## Selected extract
Patent Publication Number: US-4225901-A

Title: Lampchanger for a light

Description:
BACKGROUND OF THE INVENTION 
     Generally, it is old to provide a light, such as a navigational light with a lampchanger having a rotatable turret holding a plurality of lamps in which the turret rotates to place a new lamp in the operating position when one lamp burns out. However, such lampchangers are utilized in remote locations and must overcome severe environmental conditions, have a long life, have low maintenance and meet more stringent operating and space specifications. 
     The present invention is directed to various improvements in the turret, electrical contacts and supports in a lampchanger to provide a superior lampchanger. 
     SUMMARY 
     One feature of the present invention is the provision of an improved rotatable turret for holding a plurality of lamps including a turret body and a clamp coacting with the body for holding and releasably locking the lamps between the clamp and the body. Yieldable means urges the clamp and body together whereby the lamps may be inserted and removed from between the body and clamp. The body and clamp have coacting openings for securely receiving and holding the bases of the lamps and the clamp and the body each have a holding shoulder for engaging locking pins of the lamps therebetween. Preferably, the face of the clamp coacting with the body is tapered inwardly towards the body for ease in allowing the insertion of the lamp bases. 
     Another feature is the provision of a stop positioned adjacent the clamp limiting the movement of the clamp relative to the body for insuring that the removal of one lamp does not release other lamps from the turret. 
     In addition, the body and the clamp are metal and include cooling fins on their outer periphery for radiating heat from the lamps. For insulating the heat of the turret from the lampchanger, a circular insulating bushing is provided between the body and the lampchanger. 
     Another feature of the present invention is the improvement in power contacts for engaging and lighting the lamp positioned in the operating position. A power contact includes a spiral electrical conducting spring spiraling outwardly from the axis of the turret with the most outward extent being at the operating position. The spring may be a flat spring having a free portion with the end of the free portion located adjacent the operating position and the spiral may be in the form of an Archimedes spiral. The spring extends outwardly sufficiently to make contact with a rotating lamp in advance of the operating position to pierce through any oxides on the lamp base, but at a low angle of contact to prevent stalling of the motor rotating the turret. Preferably, the free portion of the spiral spring is approximately 180° to distribute the compression around a greater extent of the spring.

## Dataset
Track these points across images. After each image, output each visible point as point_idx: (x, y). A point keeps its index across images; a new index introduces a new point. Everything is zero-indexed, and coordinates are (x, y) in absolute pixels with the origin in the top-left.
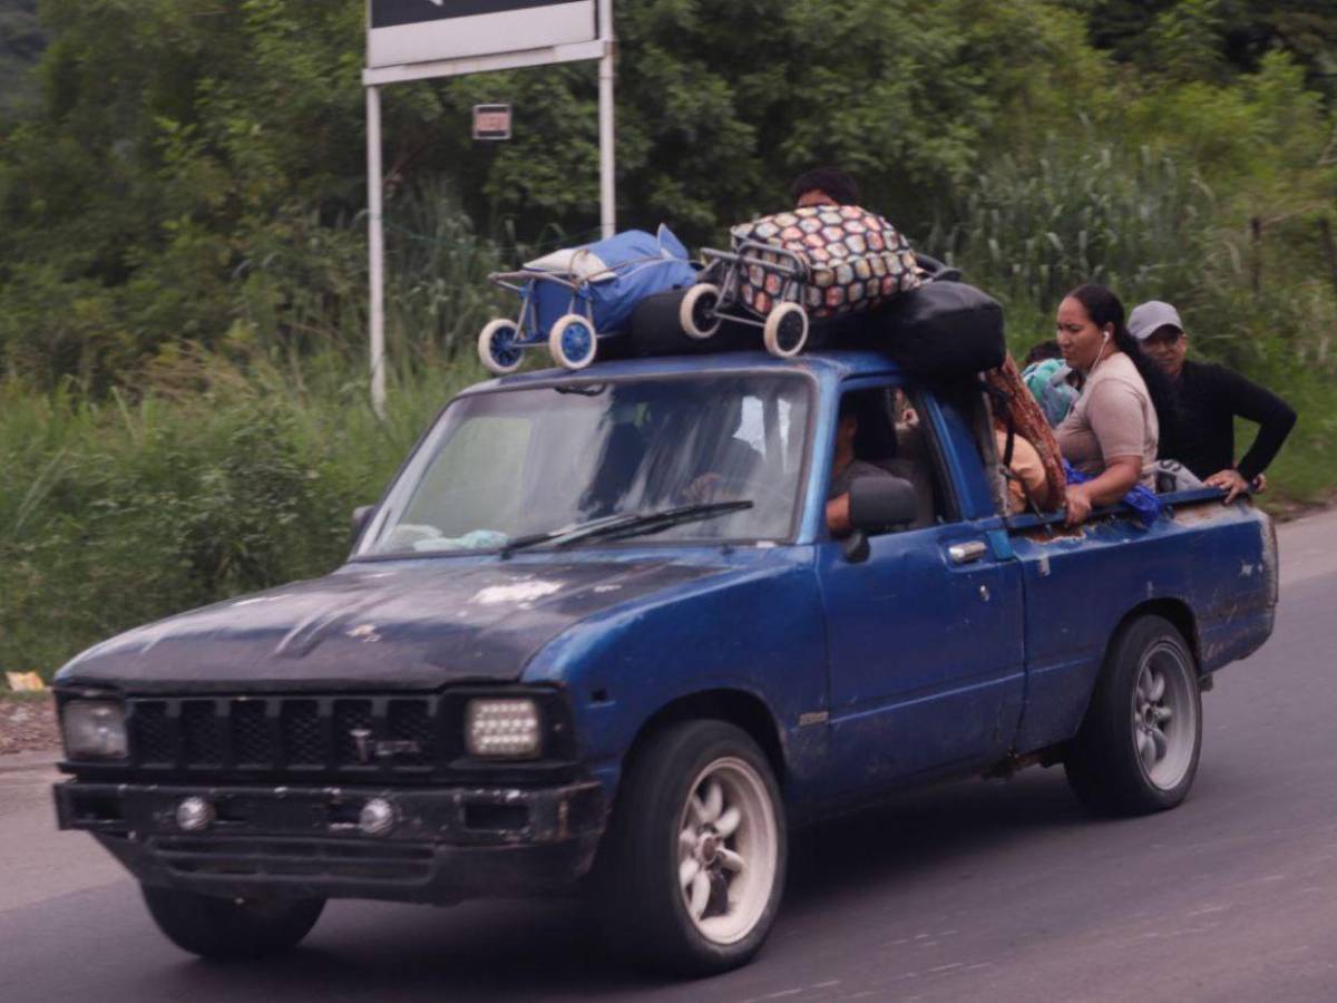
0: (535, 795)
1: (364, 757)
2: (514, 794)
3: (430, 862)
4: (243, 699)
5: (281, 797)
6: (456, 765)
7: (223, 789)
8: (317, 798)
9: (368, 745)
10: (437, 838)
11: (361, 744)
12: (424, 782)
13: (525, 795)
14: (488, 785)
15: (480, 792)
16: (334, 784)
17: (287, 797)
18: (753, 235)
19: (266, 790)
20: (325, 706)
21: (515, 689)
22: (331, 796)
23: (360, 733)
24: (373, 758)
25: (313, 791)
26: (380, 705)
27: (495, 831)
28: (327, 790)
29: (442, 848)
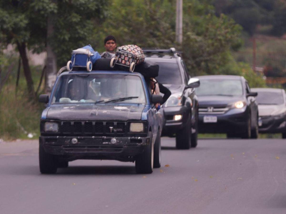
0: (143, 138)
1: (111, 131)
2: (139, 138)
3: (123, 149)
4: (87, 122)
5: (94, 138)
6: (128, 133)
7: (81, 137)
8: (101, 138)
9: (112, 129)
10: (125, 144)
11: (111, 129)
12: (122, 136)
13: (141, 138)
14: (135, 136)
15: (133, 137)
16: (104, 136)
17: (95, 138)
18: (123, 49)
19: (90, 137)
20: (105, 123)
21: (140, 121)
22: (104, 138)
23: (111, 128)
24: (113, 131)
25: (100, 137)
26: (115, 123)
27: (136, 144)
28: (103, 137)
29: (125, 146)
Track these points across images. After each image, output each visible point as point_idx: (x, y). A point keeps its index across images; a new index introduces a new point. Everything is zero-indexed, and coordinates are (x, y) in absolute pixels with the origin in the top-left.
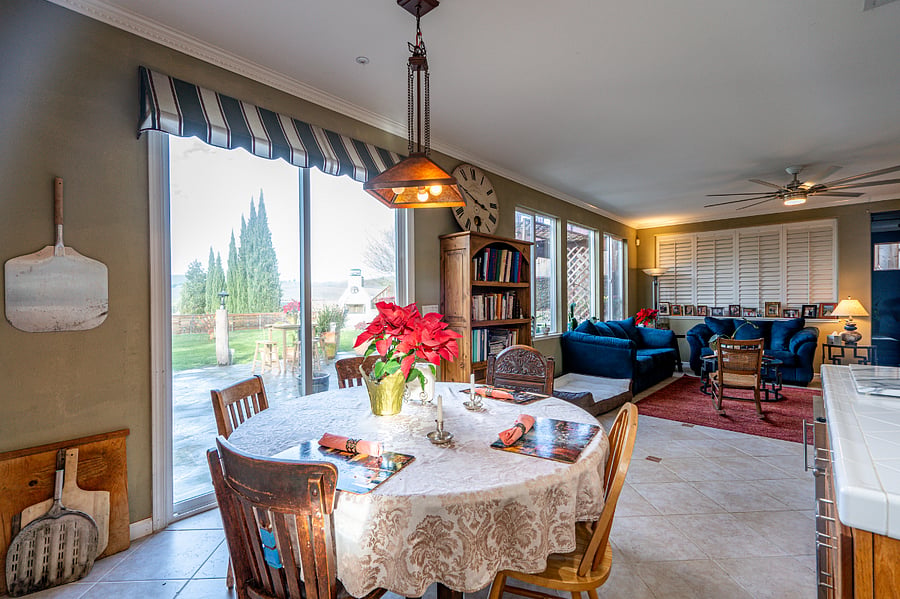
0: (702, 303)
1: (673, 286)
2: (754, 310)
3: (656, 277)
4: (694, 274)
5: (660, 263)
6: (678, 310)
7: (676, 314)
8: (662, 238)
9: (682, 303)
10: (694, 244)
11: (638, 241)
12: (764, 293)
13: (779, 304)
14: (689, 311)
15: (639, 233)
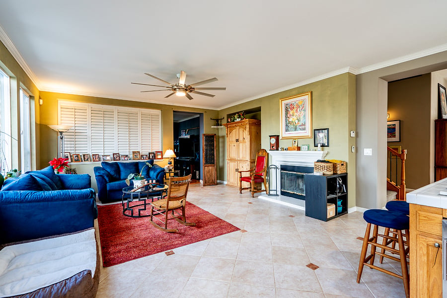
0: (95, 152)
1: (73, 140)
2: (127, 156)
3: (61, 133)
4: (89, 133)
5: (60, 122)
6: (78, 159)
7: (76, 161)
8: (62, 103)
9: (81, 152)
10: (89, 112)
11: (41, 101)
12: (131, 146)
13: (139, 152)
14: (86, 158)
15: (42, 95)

==

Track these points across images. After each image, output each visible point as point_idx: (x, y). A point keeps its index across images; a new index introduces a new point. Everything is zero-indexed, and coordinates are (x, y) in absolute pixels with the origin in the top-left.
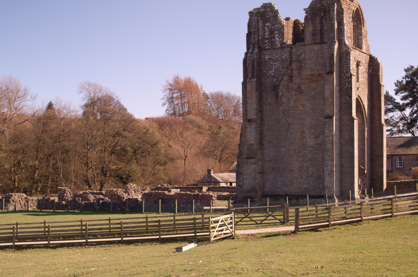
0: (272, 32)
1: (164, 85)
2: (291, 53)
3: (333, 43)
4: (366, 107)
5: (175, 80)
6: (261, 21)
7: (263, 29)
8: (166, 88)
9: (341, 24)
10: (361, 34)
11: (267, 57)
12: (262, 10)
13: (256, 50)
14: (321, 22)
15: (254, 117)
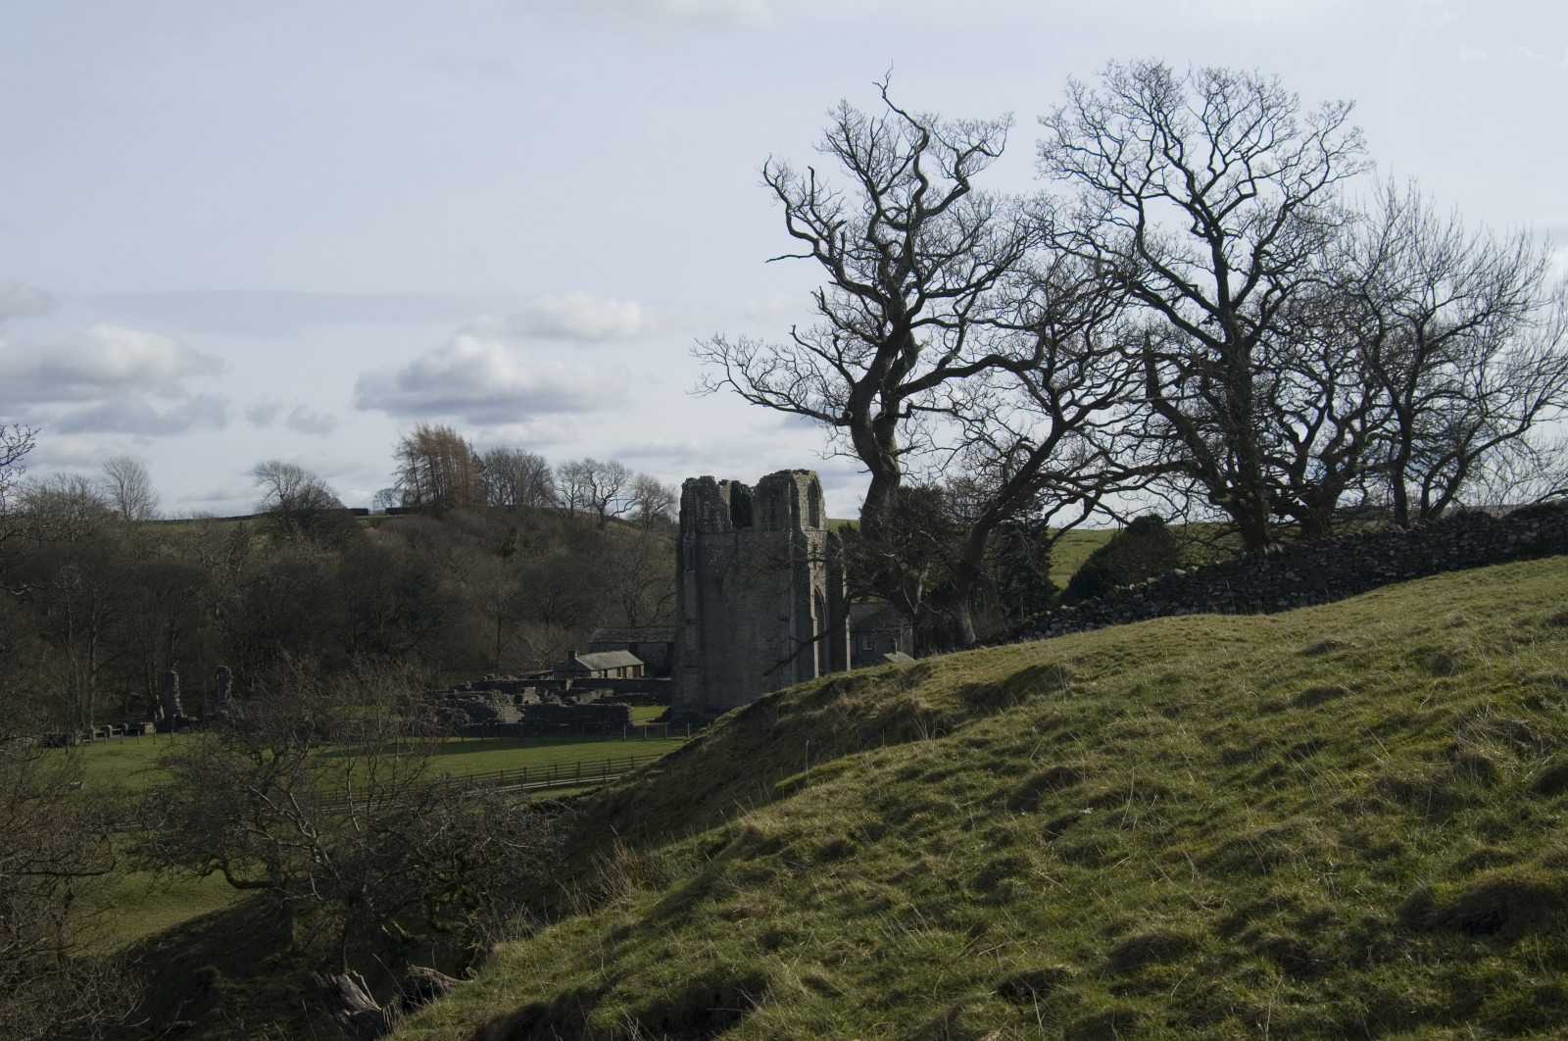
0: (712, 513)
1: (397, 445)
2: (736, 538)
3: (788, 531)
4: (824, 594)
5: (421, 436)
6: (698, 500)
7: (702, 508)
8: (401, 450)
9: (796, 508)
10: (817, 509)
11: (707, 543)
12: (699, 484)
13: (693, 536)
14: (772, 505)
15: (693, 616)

==

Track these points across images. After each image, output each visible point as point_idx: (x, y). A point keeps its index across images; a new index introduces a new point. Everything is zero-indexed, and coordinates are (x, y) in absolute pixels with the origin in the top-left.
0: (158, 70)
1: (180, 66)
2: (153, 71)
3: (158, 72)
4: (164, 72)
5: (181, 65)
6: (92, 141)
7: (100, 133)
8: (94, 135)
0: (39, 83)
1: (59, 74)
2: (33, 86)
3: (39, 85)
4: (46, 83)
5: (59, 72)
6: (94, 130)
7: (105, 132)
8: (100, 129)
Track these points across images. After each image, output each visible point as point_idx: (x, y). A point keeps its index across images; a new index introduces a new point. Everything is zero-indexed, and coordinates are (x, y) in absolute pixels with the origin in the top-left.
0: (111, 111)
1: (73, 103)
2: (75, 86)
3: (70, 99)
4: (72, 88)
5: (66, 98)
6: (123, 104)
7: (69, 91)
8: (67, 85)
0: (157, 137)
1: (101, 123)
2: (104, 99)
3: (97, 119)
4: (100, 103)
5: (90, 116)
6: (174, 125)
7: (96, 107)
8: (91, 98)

## Study questions
1. In the lampchanger patent, what sits between the turret body and the lampchanger to insulate the lampchanger from the turret's heat?
2. Continue the lampchanger patent description from its final sentence.

## Answers below
1. A circular insulating bushing.

2.
     Still a further object of the present invention is the provision of a C-shaped insulator supporting the electrical contacts in which the insulator includes a guide recess for receiving the free end of the contacts when the free ends are compressed upon engagement with a lamp. The insulator may be positioned about the shaft rotating the turret and the C-shape insures that any dimensional changes of the insulator from moisture and temperature will not cause the insulator to close in and seize on the shaft. Preferably, the gap in the C-shape insulator is positioned in advance of the lamp operating position at the location where a lamp first engages the spiral contact whereby any arcing and heating occuring at the point of engagement occurs remote from the insulator and prevents degradation of the insulator by heat and arcing. 
     Other and further objects, features and advantages will be apparent from the following description of a presently preferred embodiment of the invention, given for the purpose of disclosure, and taken in conjunction with the accompanying drawings.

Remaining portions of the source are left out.